Information given -
┄┄┄┄┄┄

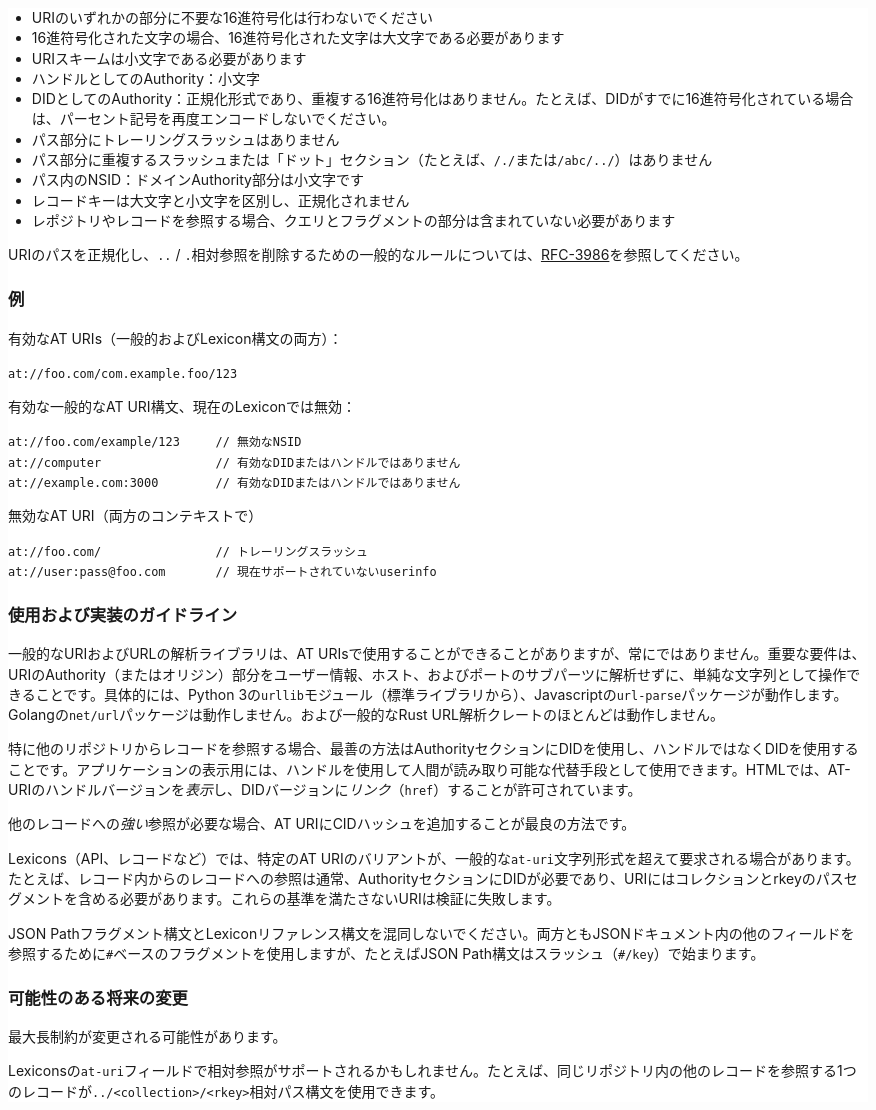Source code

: - URIのいずれかの部分に不要な16進符号化は行わないでください
- 16進符号化された文字の場合、16進符号化された文字は大文字である必要があります
- URIスキームは小文字である必要があります
- ハンドルとしてのAuthority：小文字
- DIDとしてのAuthority：正規化形式であり、重複する16進符号化はありません。たとえば、DIDがすでに16進符号化されている場合は、パーセント記号を再度エンコードしないでください。
- パス部分にトレーリングスラッシュはありません
- パス部分に重複するスラッシュまたは「ドット」セクション（たとえば、`/./`または`/abc/../`）はありません
- パス内のNSID：ドメインAuthority部分は小文字です
- レコードキーは大文字と小文字を区別し、正規化されません
- レポジトリやレコードを参照する場合、クエリとフラグメントの部分は含まれていない必要があります

URIのパスを正規化し、`..` / `.`相対参照を削除するための一般的なルールについては、[RFC-3986](https://www.rfc-editor.org/rfc/rfc3986)を参照してください。

### 例

有効なAT URIs（一般的およびLexicon構文の両方）：

```text
at://foo.com/com.example.foo/123
```

有効な一般的なAT URI構文、現在のLexiconでは無効：

```text
at://foo.com/example/123     // 無効なNSID
at://computer                // 有効なDIDまたはハンドルではありません
at://example.com:3000        // 有効なDIDまたはハンドルではありません
```

無効なAT URI（両方のコンテキストで）

```text
at://foo.com/                // トレーリングスラッシュ
at://user:pass@foo.com       // 現在サポートされていないuserinfo
```


### 使用および実装のガイドライン

一般的なURIおよびURLの解析ライブラリは、AT URIsで使用することができることがありますが、常にではありません。重要な要件は、URIのAuthority（またはオリジン）部分をユーザー情報、ホスト、およびポートのサブパーツに解析せずに、単純な文字列として操作できることです。具体的には、Python 3の`urllib`モジュール（標準ライブラリから）、Javascriptの`url-parse`パッケージが動作します。Golangの`net/url`パッケージは動作しません。および一般的なRust URL解析クレートのほとんどは動作しません。

特に他のリポジトリからレコードを参照する場合、最善の方法はAuthorityセクションにDIDを使用し、ハンドルではなくDIDを使用することです。アプリケーションの表示用には、ハンドルを使用して人間が読み取り可能な代替手段として使用できます。HTMLでは、AT-URIのハンドルバージョンを*表示*し、DIDバージョンに*リンク*（`href`）することが許可されています。

他のレコードへの*強い*参照が必要な場合、AT URIにCIDハッシュを追加することが最良の方法です。

Lexicons（API、レコードなど）では、特定のAT URIのバリアントが、一般的な`at-uri`文字列形式を超えて要求される場合があります。たとえば、レコード内からのレコードへの参照は通常、AuthorityセクションにDIDが必要であり、URIにはコレクションとrkeyのパスセグメントを含める必要があります。これらの基準を満たさないURIは検証に失敗します。

JSON Pathフラグメント構文とLexiconリファレンス構文を混同しないでください。両方ともJSONドキュメント内の他のフィールドを参照するために`#`ベースのフラグメントを使用しますが、たとえばJSON Path構文はスラッシュ（`#/key`）で始まります。


### 可能性のある将来の変更

最大長制約が変更される可能性があります。

Lexiconsの`at-uri`フィールドで相対参照がサポートされるかもしれません。たとえば、同じリポジトリ内の他のレコードを参照する1つのレコードが`../<collection>/<rkey>`相対パス構文を使用できます。
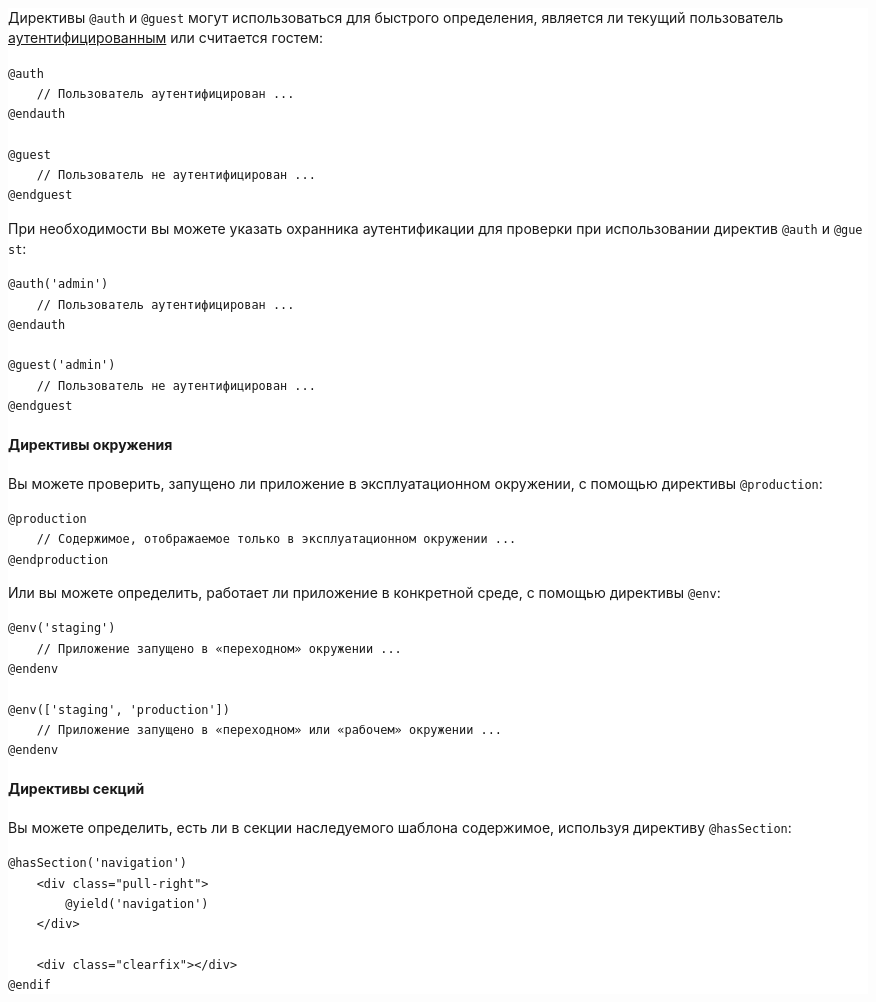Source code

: Директивы `@auth` и `@guest` могут использоваться для быстрого определения, является ли текущий пользователь [аутентифицированным](authentication.md) или считается гостем:

```blade
@auth
    // Пользователь аутентифицирован ...
@endauth

@guest
    // Пользователь не аутентифицирован ...
@endguest
```

При необходимости вы можете указать охранника аутентификации для проверки при использовании директив `@auth` и `@guest`:

```blade
@auth('admin')
    // Пользователь аутентифицирован ...
@endauth

@guest('admin')
    // Пользователь не аутентифицирован ...
@endguest
```

<a name="environment-directives"></a>
#### Директивы окружения

Вы можете проверить, запущено ли приложение в эксплуатационном окружении, с помощью директивы `@production`:

```blade
@production
    // Содержимое, отображаемое только в эксплуатационном окружении ...
@endproduction
```

Или вы можете определить, работает ли приложение в конкретной среде, с помощью директивы `@env`:

```blade
@env('staging')
    // Приложение запущено в «переходном» окружении ...
@endenv

@env(['staging', 'production'])
    // Приложение запущено в «переходном» или «рабочем» окружении ...
@endenv
```

<a name="section-directives"></a>
#### Директивы секций

Вы можете определить, есть ли в секции наследуемого шаблона содержимое, используя директиву `@hasSection`:

```blade
@hasSection('navigation')
    <div class="pull-right">
        @yield('navigation')
    </div>

    <div class="clearfix"></div>
@endif
```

┄┄┄┄┄┄

The task - Each line in the material with "запущено" in it must be reported.

Response below -
Вы можете проверить, запущено ли приложение в эксплуатационном окружении, с помощью директивы `@production`:
    // Приложение запущено в «переходном» окружении ...
    // Приложение запущено в «переходном» или «рабочем» окружении ...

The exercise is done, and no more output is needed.